You are shaky when you turn the record over. The first song is “If We Can’t Trust Each Other” and you wonder what John will say when you tell him about this. You guys are pretending like you’re totally cool now that you have broken things off. He tells you about falling hard and fast for the next girl he meets, and you gulp back the disappointment in your voice when he calls to give you the news. You wonder how John will feel once he knows you have a new lad. You wonder if he will feel a pang of regret about this milestone for you.

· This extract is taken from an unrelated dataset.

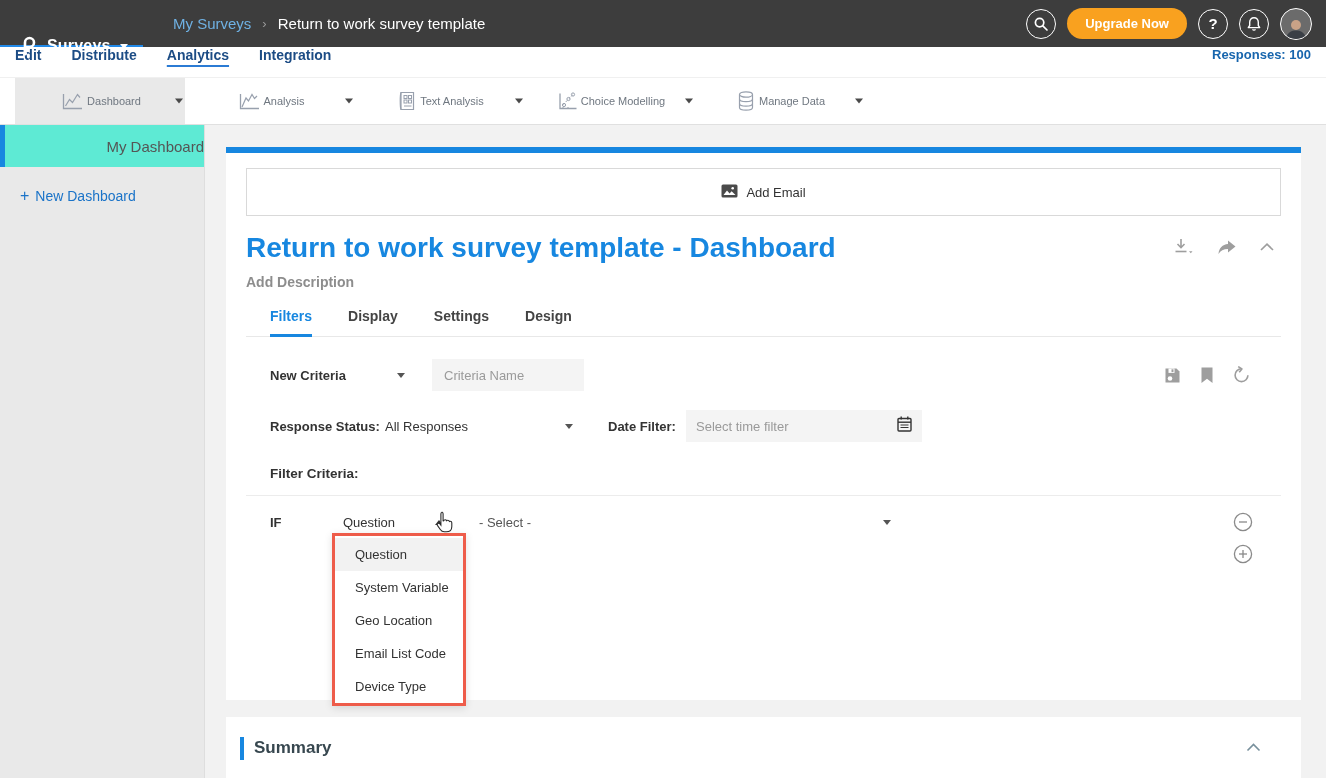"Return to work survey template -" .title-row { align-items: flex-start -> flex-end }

As if Ann is echoing your thoughts, she sings, “We don't need to shed a tear / 'Cause it's too late for us to cry / If we had known what we had goin' on / We would've never let this feeling die / We let a love vibration, pass us by / We let a love vibration, pass us by.”
You are two places at once. You are here in the physical now, and you are there in the past, where you would rather be. You can’t believe how limber you’ve become, how far you can stretch yourself until you feel the small rips from the impossibility of this existence. You are aware of the feeling of being quartered, and before there is a permanent rift, you choose without knowing it, to cling to this boy, and you let him take you into the next part, the part where you move on, imperfect as this segue is.
The last time you are aware of the lyrics you hear Ann singing, “You know it's wrong / this way of living / Sometimes you have to take less than what you're giving / But right now I'm satisfied / taking bitter with the sweet / Traveling the wrong way on a one-way street.”